It was my friend’s birthday yesterday. The one I’m so critical of (in private) for being lost. And it occurred to me…I’m pretty damn lost too.
Not for the first time, I ask myself what happened to me.
I used to have such fire for life. Futile and often misguided fire, but loads of fire nonetheless. I was opinionated, head strong, knew exactly what I wanted in life. So what happened? I’m a different person now and not one I’m particularly proud of. Compare the me of now to the me of 16 or 20 – it’s like we’re not even related. The things I wanted have all changed: career (or wanting one at all), my ideas about relationships and marriage, from wanting a big house to craving the nomadic lifestyle… I’m starting to doubt if I even know what I want – there’s one thing I’ve “wanted” for 15 years and haven’t achieved yet or put much effort towards, so logically maybe I really don’t want it. ???
I feel like I’m not my own person, more like an assimilated version, a watered down version of the me I could be. It’s no one’s fault but mine. Too many trips down the path of least resistance, letting myself slide, not being honest with me when I needed it (always). I’m frustrated, chaffing in the part I’m playing, wondering why the hell I don’t do something about this mess. Aren’t I always saying if you’re not gonna do something about it, stop bitching? Of course I am. I have no sympathy for anyone who won’t help themselves. Don’t worry; I have no sympathy for me either. This new policy I have about always being brutally honest with myself isn’t a sunny walk in the park.
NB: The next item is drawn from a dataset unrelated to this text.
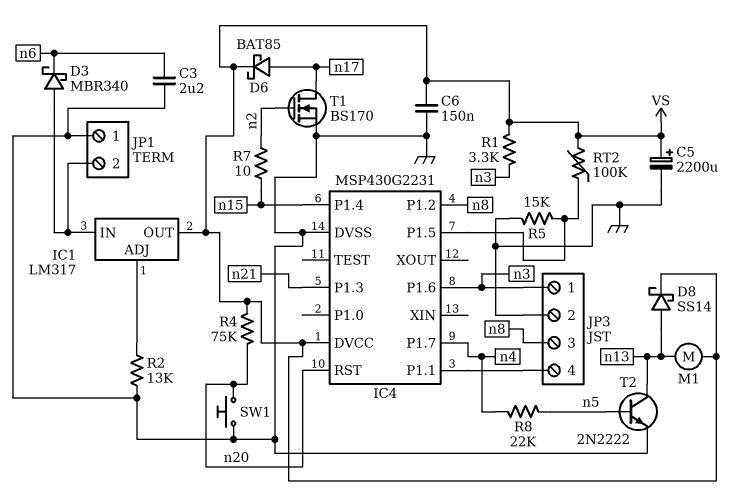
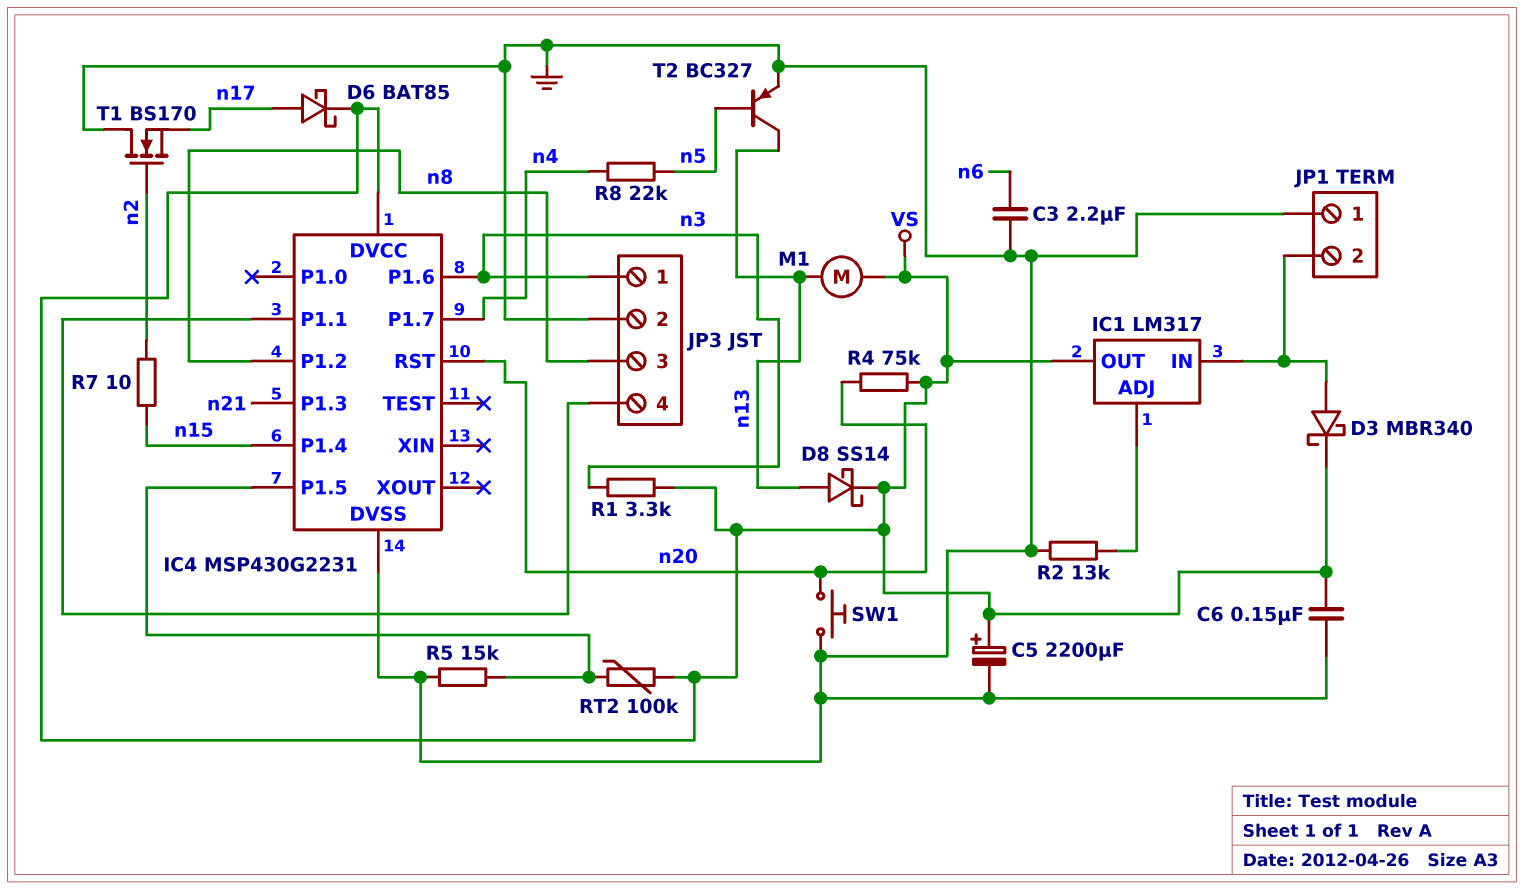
D3: schottky MBR340 (A IC1/IN, K n6) -> schottky MBR340 (A IC1/IN, K VS)
T1: NMOS BS170 (G n2, D n17, S GND) -> NMOS BS170 (G n2, D GND, S n17)
T2: NPN 2N2222 (B n5, C n13, E GND) -> PNP BC327 (B n5, C n13, E GND)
Its humble pie served in huge slices, no whipped cream.
Starting right now, I’m gonna stop talking about all the amazing stuff I’m gonna do, and just start doing. If I don’t move, this will be the rest of my life…and that would be tragic. I’m more, so much more than I’m putting out there. I’m so fucking lazy it’s pathetic. I’m just hanging out being miserable and envying people who have what I want, not doing anything about it and wondering why nothing ever changes. Short answer: because I’m the same. Sucks, but true. It really is all about what’s wrong with me. I’m slacking my way thru my life and now that I can face and admit it – it’s not acceptable.